3. Explain various techniques to reduce miss rate

The classical approach to improving cache behavior is to reduce miss rates, and there are

five techniques to reduce miss rate. we first start with a model that sorts all misses into

three simple categories:

Compulsory—The very first access to a block cannot be in the cache, so the block must

be brought into the cache. These are also called cold start misses or first reference misses.

Capacity—If the cache cannot contain all the blocks needed during execution of a

program, capacity misses (in addition to compulsory misses) will occur be-cause of

blocks being discarded and later retrieved.

Conflict—If the block placement strategy is set associative or direct mapped, conflict

misses (in addition to compulsory and capacity misses) will occur be-cause a block may

be discarded and later retrieved if too many blocks map to its set. These misses are also

called collision misses or interference misses. The idea is that hits in a fully associative

cache which become misses in an N-way set associative cache are due to more than N

requests on some popular sets.

i ) First Miss Rate Reduction Technique: Larger Block Size

The simplest way to reduce miss rate is to increase the block size. Figure 5.16 shows the

trade-off of block size versus miss rate for a set of programs and cache sizes.

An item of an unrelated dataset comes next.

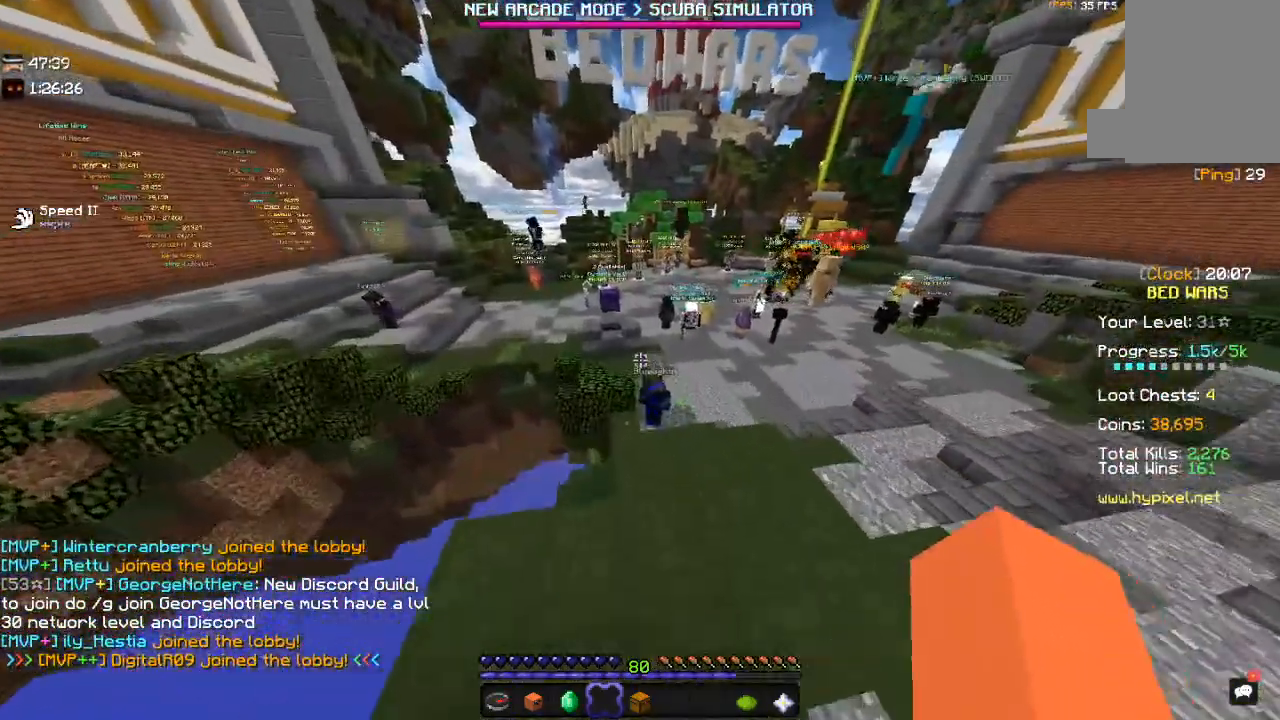
{"keys": ["space", "w"], "mouse": [], "events": [[384, "space", "down"]]}
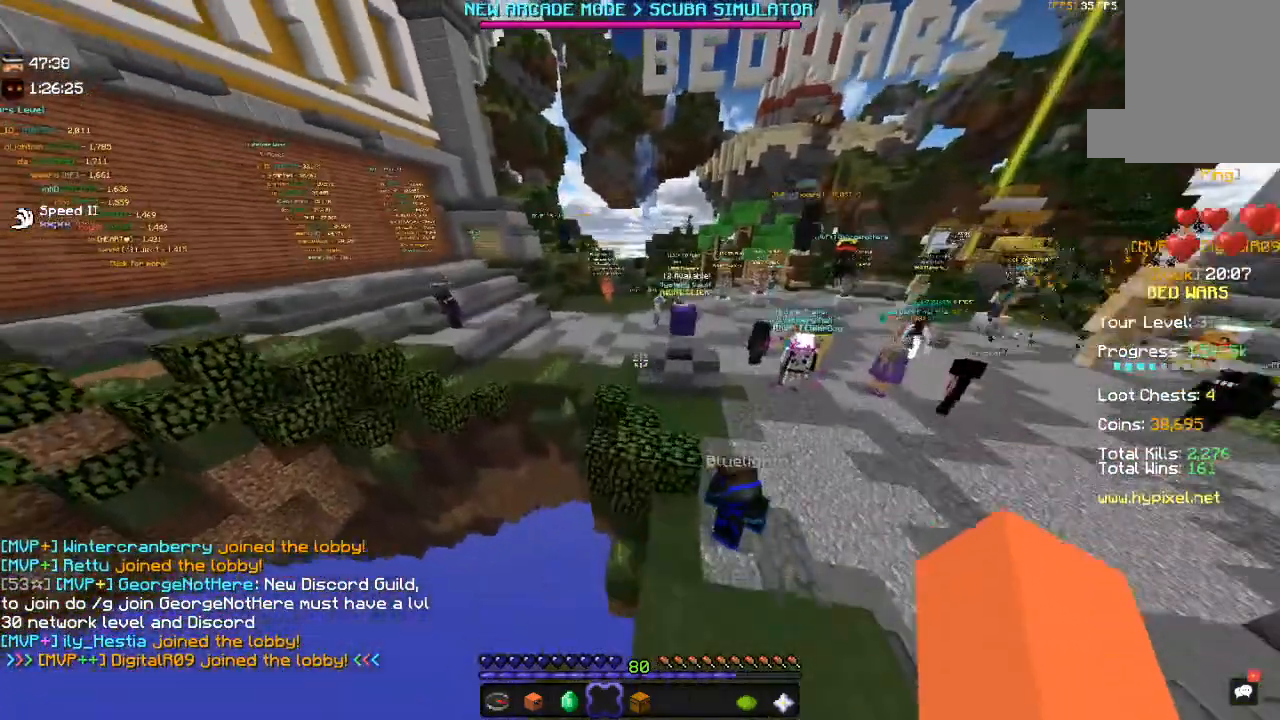
{"keys": ["w"], "mouse": [], "events": [[317, "space", "up"]]}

Larger

block sizes will reduce compulsory misses. This reduction occurs because the principle of

locality has two components: temporal locality and spatial locality. Larger blocks take

advantage of spatial locality.

FIGURE 5.16 Miss rate versus block size for five different-sized caches.

At the same time, larger blocks increase the miss penalty. Since they reduce the

number of blocks in the cache, larger blocks may increase conflict misses and even

capacity misses if the cache is small. Clearly, there is little reason to increase the block

size to such a size that it increases the miss rate. There is also no benefit to reducing miss

rate if it increases the average memory access time. The increase in miss penalty may

outweigh the decrease in miss rate.

ii) Second Miss Rate Reduction Technique: Larger caches

The obvious way to reduce capacity misses in the above is to increases capacity of the

cache. The obvious drawback is longer hit time and higher cost. This technique has been

especially popular in off-chip caches: The size of second or third level caches in 2001

equals the size of main memory in desktop computers.

iii) Third Miss Rate Reduction Technique: Higher Associativity:

Generally the miss rates improves with higher associativity. There are two general rules

of thumb that can be drawn. The first is that eight-way set associative is for practical

purposes as effective in reducing misses for these sized caches as fully associative. You

can see the difference by comparing the 8-way entries to the capacity miss, since capacity

misses are calculated using fully associative cache. The second observation, called the

2:1 cache rule of thumb and found on the front inside cover, is that a direct-mapped

cache of size N has about the same miss rate as a 2-way set-associative cache of size N/2.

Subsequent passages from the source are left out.